Figure 5 depicts a comparison chart of the F values of the three algorithms. This chart demonstrates that the IGA method has the highest F value of the three algorithms, surpassing both the GA and MLP algorithms. The comparison results indicate that the IGA method is superior to the other two algorithms.

5. Conclusion

As a result of the advancement of society as a whole, a variety of industries are flourishing, and tourism is making tremendous progress. Compared to the past, a number of regions have made significant strides in the development of tourism, the scale of the industry has continued to expand, the structure of the industrial system has also been steadily improving, and the general population's standard of living has increased dramatically. Due to the increasing number of individuals who choose to pursue some form of spiritual fulfillment, travel has become an essential option for most people’s pastimes and relaxation activities.

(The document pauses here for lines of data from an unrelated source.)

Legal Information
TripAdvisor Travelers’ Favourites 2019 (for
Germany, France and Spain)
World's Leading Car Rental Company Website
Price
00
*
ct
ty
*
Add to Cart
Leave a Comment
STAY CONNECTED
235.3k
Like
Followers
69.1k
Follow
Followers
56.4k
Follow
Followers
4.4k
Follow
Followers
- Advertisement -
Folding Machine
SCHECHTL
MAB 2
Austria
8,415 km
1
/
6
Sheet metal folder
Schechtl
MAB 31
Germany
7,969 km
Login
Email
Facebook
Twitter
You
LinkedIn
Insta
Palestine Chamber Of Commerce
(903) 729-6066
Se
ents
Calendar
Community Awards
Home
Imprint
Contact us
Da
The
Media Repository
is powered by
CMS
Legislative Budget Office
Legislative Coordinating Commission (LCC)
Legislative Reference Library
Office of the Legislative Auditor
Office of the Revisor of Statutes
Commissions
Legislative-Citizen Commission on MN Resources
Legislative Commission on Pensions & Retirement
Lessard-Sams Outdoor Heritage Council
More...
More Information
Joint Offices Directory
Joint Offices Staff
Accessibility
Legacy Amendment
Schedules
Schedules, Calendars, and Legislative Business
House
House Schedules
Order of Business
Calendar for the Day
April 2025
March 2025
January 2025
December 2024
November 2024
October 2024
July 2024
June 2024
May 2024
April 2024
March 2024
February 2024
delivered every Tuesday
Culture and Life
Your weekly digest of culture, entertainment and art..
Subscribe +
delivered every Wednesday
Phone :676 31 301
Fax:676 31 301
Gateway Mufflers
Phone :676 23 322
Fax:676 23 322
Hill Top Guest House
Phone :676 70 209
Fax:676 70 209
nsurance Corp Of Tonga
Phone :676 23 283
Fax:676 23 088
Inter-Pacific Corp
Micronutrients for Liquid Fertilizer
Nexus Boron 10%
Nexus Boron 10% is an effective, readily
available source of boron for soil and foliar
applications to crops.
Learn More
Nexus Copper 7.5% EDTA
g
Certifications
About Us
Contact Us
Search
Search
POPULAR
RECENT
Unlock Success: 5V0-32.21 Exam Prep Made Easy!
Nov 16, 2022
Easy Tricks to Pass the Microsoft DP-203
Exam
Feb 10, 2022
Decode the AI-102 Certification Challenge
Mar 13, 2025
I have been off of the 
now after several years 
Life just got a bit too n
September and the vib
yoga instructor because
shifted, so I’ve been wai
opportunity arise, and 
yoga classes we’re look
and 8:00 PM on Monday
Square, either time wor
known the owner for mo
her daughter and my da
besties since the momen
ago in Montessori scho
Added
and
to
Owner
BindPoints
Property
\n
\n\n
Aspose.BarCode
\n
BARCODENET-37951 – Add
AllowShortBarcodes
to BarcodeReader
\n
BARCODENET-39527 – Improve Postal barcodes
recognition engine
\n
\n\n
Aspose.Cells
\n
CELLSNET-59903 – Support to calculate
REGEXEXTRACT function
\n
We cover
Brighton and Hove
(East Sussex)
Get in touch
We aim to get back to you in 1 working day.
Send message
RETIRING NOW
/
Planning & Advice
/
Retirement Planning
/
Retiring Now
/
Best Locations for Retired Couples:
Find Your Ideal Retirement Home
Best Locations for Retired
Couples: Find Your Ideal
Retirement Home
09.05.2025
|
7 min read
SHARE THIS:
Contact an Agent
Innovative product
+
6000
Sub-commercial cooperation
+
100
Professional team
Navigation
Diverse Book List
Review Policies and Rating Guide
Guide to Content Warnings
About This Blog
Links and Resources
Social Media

As science and technology continue to advance, the use of big data analysis, algorithms, and other forms of artificial intelligence to calculate and plan a personalized travel route strategy that is suitable for the people will become more convenient for modern tourism. This will reduce the amount of time and money that individuals spend traveling. The progression of events cannot be prevented. In this paper, based on an analysis of the existing problems in tourist route planning, we propose an IGA-based algorithm for optimal round-trip route planning in tourism. This algorithm takes the preferences of individual tourists into account and provides the optimal route options. The shortest path to the next scenic location and iteratively calculating the motivation output value for all interest-characteristic scenic locations based on multiple path interval iteration indicators. Finally, it identifies the optimal travel route that satisfies the psychological needs of tourists in order to maximize motivation and benefit satisfaction. The results of the experiments indicate that the algorithm is consistent with the tourism reality and possesses significant feasibility and practical relevance for intelligent tourism route planning. Both its ability to conduct a local search and the quality of the solutions it generates are improved by the algorithm.

The GA itself is fraught with complications and restrictions. As the problem’s complexity increases, the acquired solution cannot be verified, and encoding and decoding operations are frequently problematic. It is highly reliant on the initial population's individual quality. Due to the probability of crossover and the probability of mutation, the algorithm is unable to control its ability to find the optimal solution. In order to maximize the benefits it provides, it must be developed for a variety of real-world application scenarios. This study demonstrates that the application of an improved evolutionary algorithm to the optimization of the ideal tourist route has a high application value, merits further development and promotion, and is applied to the problem of locating a solution for a complex route. The algorithm presented in this work contains additional flaws. This work, for instance, utilizes optimization for a single purpose. In reality, a tourist may have multiple tourism needs, all of which must be maximized simultaneously for the best experience possible. The next line of inquiry will concentrate on locating an efficient solution to the problem of multiobjective optimization in the context of tourism route advice.

Data Availability

The data used to support the findings of this study are available from the corresponding author upon request.

Conflicts of Interest

The author declares that there are no conflicts of interest.